PASSAGE PROVIDED section start

- Born: Chennai, India
- Occupation: Actress
- Years active: 2004–2014

= Saranya Nag =

Indian actress

Saranya Nag is an Indian former actress who has appeared in Tamil language films. She made her debut in a supporting role in Balaji Sakthivel's critically acclaimed Kaadhal (2004), before playing leading roles in Peraanmai (2009) and Mazhaikkalam (2012).

==Career==
Saranya was born and brought up in Chennai Tamil Nadu She finished her schooling from Durga matriculation and Higher Secondary School, Kodambakkam.

Saranya acted as a child artist in Nee Varuvai Ena. She was in Class IX, when cinematographer Vijay Milton referred her on to Balaji Sakthivel who had subsequently cast her in Kaadhal. She was initially considered to play the heroine in the film, but the role was later handed to Sandhya, after the director felt she looked too young. She thus made her debut in a supporting role in the film as Sandhya's friend, and the film went on to win critical and commercial acclaim. Her role was well received and prompted a producer to sign her on for the lead role in a Oru Vaarthai Pesu, but the film was later shelved. She followed this up with the lead role in a low-budget Telugu film titled 10th Class. After appearing in another low-budget production Vilayattu, Saranya went on to appear as one of the five girls alongside Vasundra and Dhansika in S. P. Jananathan's Peraanmai, which featured Jayam Ravi in the lead role and won positive reviews. After the success of Peraanmai, she signed several projects including Thiruvasagam with Aryan Rajesh and Saravana Kudil with Tarun Gopi, but the films failed to materialize. Thiruvasagam was revived in 2013 and its title was changed to Eera Veyyil.

PASSAGE PROVIDED section end
SUPPLIED ENTRIES section start

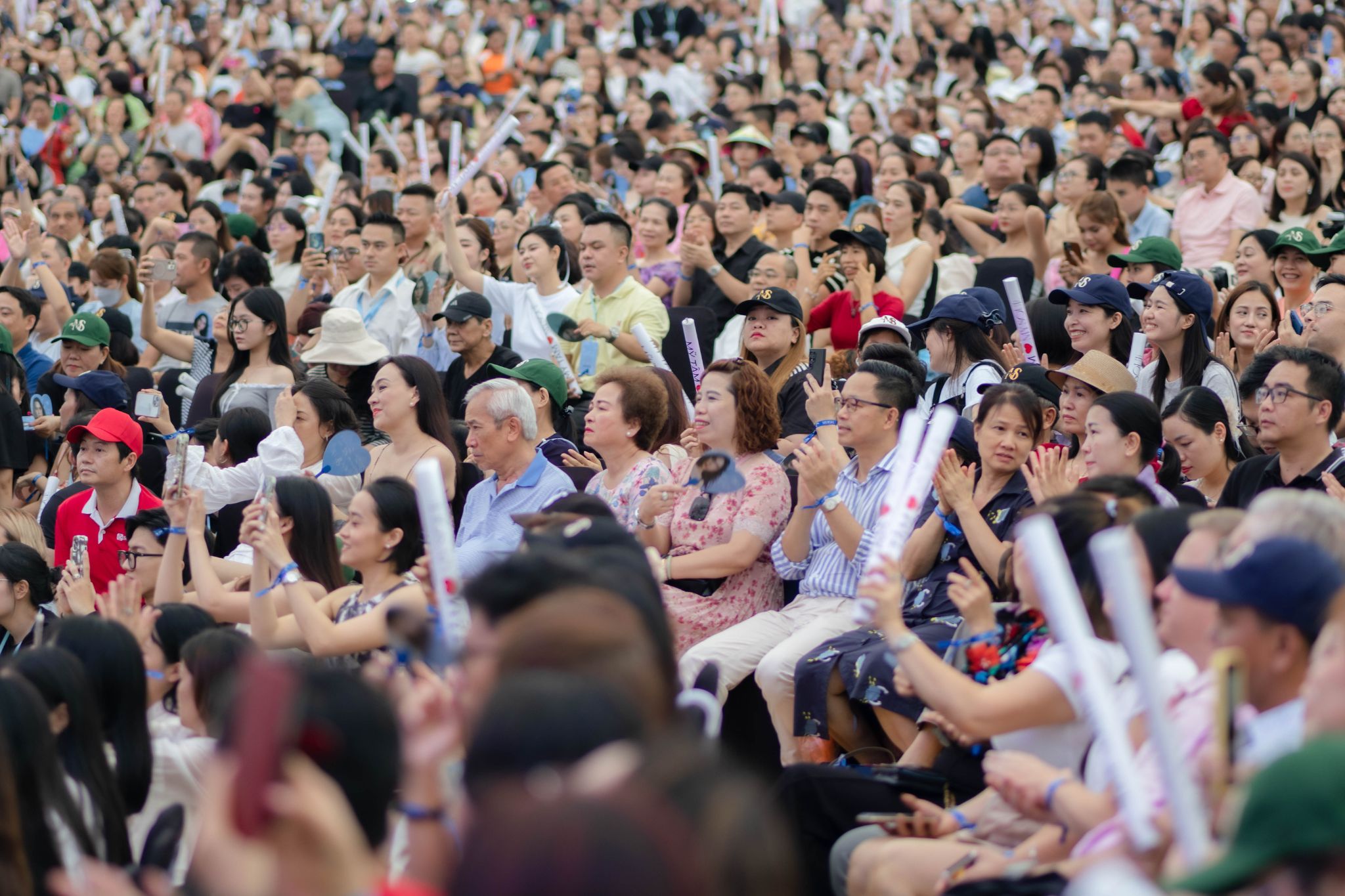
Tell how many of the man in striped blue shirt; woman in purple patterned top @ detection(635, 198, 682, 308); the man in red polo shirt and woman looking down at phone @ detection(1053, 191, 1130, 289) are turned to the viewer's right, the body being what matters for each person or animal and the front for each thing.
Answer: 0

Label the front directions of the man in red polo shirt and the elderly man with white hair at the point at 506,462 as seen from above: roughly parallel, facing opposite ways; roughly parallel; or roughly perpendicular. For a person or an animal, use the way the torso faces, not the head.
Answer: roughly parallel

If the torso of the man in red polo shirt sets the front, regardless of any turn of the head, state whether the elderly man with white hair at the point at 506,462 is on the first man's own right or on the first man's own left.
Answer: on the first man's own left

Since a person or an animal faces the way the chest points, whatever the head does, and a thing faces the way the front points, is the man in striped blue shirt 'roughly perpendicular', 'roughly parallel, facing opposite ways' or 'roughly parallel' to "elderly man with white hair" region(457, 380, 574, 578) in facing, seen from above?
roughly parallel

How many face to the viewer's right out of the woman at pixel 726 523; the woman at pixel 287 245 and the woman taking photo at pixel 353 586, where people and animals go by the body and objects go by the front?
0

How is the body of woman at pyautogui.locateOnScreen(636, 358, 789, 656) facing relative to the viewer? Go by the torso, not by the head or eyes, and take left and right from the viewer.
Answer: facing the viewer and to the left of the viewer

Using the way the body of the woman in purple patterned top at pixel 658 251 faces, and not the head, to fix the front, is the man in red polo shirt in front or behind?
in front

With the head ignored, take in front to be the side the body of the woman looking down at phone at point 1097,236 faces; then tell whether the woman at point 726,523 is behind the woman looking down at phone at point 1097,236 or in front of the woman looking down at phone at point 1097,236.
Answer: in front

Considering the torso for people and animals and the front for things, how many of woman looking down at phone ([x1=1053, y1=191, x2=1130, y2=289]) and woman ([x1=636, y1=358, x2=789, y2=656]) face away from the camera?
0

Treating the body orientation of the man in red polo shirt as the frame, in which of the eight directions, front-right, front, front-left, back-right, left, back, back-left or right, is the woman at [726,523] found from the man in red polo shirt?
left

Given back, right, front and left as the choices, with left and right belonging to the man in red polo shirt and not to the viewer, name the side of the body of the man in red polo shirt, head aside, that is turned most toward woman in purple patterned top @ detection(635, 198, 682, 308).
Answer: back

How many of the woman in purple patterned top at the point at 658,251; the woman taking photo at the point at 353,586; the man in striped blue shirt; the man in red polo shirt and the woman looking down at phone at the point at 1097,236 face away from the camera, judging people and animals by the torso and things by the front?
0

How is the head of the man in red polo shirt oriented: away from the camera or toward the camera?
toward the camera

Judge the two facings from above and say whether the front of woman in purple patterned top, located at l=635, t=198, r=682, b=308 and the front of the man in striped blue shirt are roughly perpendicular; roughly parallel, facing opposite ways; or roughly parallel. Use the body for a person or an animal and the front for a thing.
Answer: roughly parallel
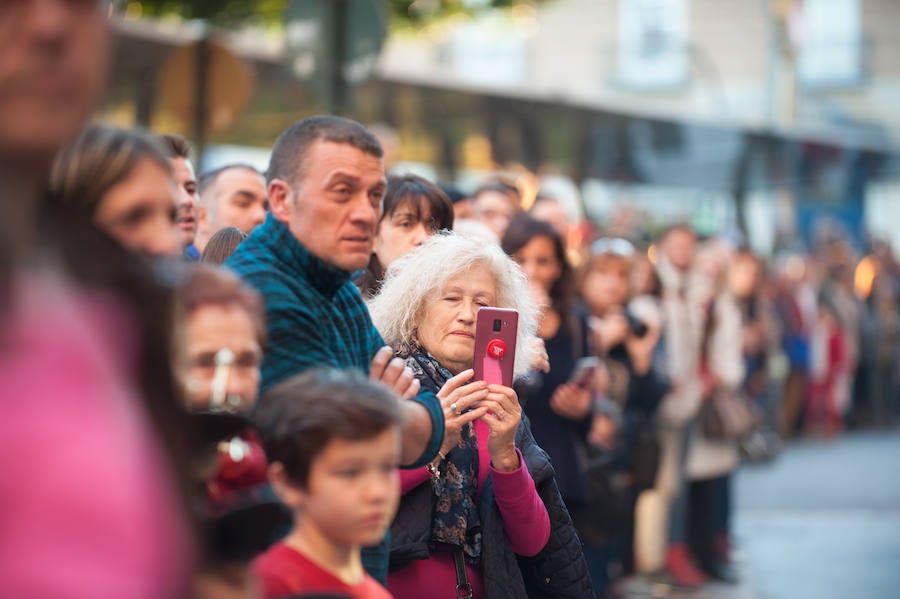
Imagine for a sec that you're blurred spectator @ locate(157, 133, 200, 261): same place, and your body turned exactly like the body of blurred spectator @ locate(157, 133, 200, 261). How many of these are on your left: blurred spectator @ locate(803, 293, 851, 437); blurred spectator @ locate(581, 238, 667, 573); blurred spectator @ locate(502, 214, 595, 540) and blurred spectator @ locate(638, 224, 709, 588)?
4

SUPPLIED ENTRIES section end

• _EXERCISE BRIEF_:
Copy out the entire Saranya Nag profile word for word. Work only from the Saranya Nag profile.

• _RESPONSE_:
- Born: Chennai, India
- Occupation: Actress
- Years active: 2004–2014

= Saranya Nag =

Indian actress

Saranya Nag is an Indian former actress who has appeared in Tamil language films. She made her debut in a supporting role in Balaji Sakthivel's critically acclaimed Kaadhal (2004), before playing leading roles in Peraanmai (2009) and Mazhaikkalam (2012).

==Career==
Saranya was born and brought up in Chennai Tamil Nadu She finished her schooling from Durga matriculation and Higher Secondary School, Kodambakkam.

Saranya acted as a child artist in Nee Varuvai Ena. She was in Class IX, when cinematographer Vijay Milton referred her on to Balaji Sakthivel who had subsequently cast her in Kaadhal. She was initially considered to play the heroine in the film, but the role was later handed to Sandhya, after the director felt she looked too young. She thus made her debut in a supporting role in the film as Sandhya's friend, and the film went on to win critical and commercial acclaim. Her role was well received and prompted a producer to sign her on for the lead role in a Oru Vaarthai Pesu, but the film was later shelved. She followed this up with the lead role in a low-budget Telugu film titled 10th Class. After appearing in another low-budget production Vilayattu, Saranya went on to appear as one of the five girls alongside Vasundra and Dhansika in S. P. Jananathan's Peraanmai, which featured Jayam Ravi in the lead role and won positive reviews. After the success of Peraanmai, she signed several projects including Thiruvasagam with Aryan Rajesh and Saravana Kudil with Tarun Gopi, but the films failed to materialize. Thiruvasagam was revived in 2013 and its title was changed to Eera Veyyil.